The Mudcat Café TM
Thread #105603   Message #2175007
Posted By: Rapparee
19-Oct-07 - 10:44 PM
Thread Name: BS: Poems that speak to you.
Subject: Lyr Add: OLD PROC (Wallace McRae)
by Wallace McRae

Old-timers in the neighborhood
Would bandy words on who was good
At puncher jobs for hours on end when I was just a kid.
They'd get wall-eyed 'n paw and bawl
And swear, "By damn I knowed 'em all.
If'n Josh he wasn't best trailhand, I'll eat my beaver lid!"

"Down and dirty, I'm the dealer.
Old Bob Seward? Best damn peeler
Ever snapped a bronc out, jist give me one he broke."
"Give, you say?
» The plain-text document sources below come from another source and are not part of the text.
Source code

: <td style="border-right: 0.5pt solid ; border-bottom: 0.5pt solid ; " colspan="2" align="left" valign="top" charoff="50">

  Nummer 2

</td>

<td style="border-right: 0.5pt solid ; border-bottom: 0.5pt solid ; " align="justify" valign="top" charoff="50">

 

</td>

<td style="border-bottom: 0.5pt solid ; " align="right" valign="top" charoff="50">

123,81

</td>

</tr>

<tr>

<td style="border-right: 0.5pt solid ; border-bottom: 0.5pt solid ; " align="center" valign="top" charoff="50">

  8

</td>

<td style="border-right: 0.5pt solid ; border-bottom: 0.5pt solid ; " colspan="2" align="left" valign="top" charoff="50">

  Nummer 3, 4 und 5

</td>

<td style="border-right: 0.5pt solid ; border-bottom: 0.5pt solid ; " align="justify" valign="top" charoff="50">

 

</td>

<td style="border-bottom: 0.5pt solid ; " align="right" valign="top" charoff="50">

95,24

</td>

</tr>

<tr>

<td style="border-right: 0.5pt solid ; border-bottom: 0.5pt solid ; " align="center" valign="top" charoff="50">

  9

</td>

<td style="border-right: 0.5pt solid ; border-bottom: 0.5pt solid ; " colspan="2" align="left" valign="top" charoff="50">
That's what I heard.
You're right that Bob's a tough ol' bird.
But better practice cactus pickin' and work on your spur stroke.

Cain't stay astraddle one of his'n
When he pops the plug and goes t' fizzin'
She'll be adios caballo and howdy to the nurse."
They'd move from bickering bronc peelers
To rawhide hands 'n fancy heelers.
"Red Carlin?" "Young Mac Philbrick?" They'd testify and curse.

They'd analyze Link Taylor's cuttin':
"His bag-splittin' way of calf denuttin'
Is pure askin' for trouble, 'sides he don't cut by the sign."
"You cut your calves by the moon?
Keep on night brandin' and pretty soon
The sheriff'll change yer address and you'll be twistin' hair and twine."

On they'd rave and postulate
'Bout who was fair 'n who was great.
As they scratched brands in the hot dust, I'd never say a word.
But in their jousting verbal battle,
Among the boasts and barbs and prattle,
I sat in youthful judgment as they sorted out the herd.

So I came early to understand
The names of every good top hand.
In my scope of country, from hearing tough hands talk.
But when they'd crow and blow and boast
The one name that came up the most
Was a wily wild horse runner they simply called "ol' Proc."

"You boys jist start 'em. I'll stop 'em."
Old Proc'd say and then he'd chop 'em
Off at some escape route. He'd wheel 'n bring them in.
"Proc thinks horse," I'd heard them say,
And finally there came the day .
That I would get to meet this fabled mounted paladin.

My mother's father, John McKay,
Up and said one fine spring day
While I was staying with them, "Minnie, get your bonnet."
"Let's go up by the Castle Rock
'N see some country, visit Proc.
If you're late, I'll be upset. You can bet your life upon it."

He never paused for her reply.
My grandma fussed around and I
Asked grandpa, "Is he the wild horse man?" "That's him," my grandpa said.
As we ricocheted and bounced our way
In a tobacco-stained green Chevrolet
My grandpa told "Proc stories" and chewed and spit and sped.

From all the tales Grandpa told me
I felt like an authority
On this ranahan, Joe Proctor, who came north with Texas cattle.
His wife had been the JO cook.
But Proc had sparked and won and took
Her for his bride. They fought and won the homestead battle.

I couldn't wait to meet Mr. Proc,
Whose peers all praised his ways with stock.
But when his calloused hand gripped mine, surprise hit me in waves.
Those old cowboys who cut no slack
Deemed it unimportant Proc was black,
And wasn't worth a mention that Joe Proctor's folks were slaves.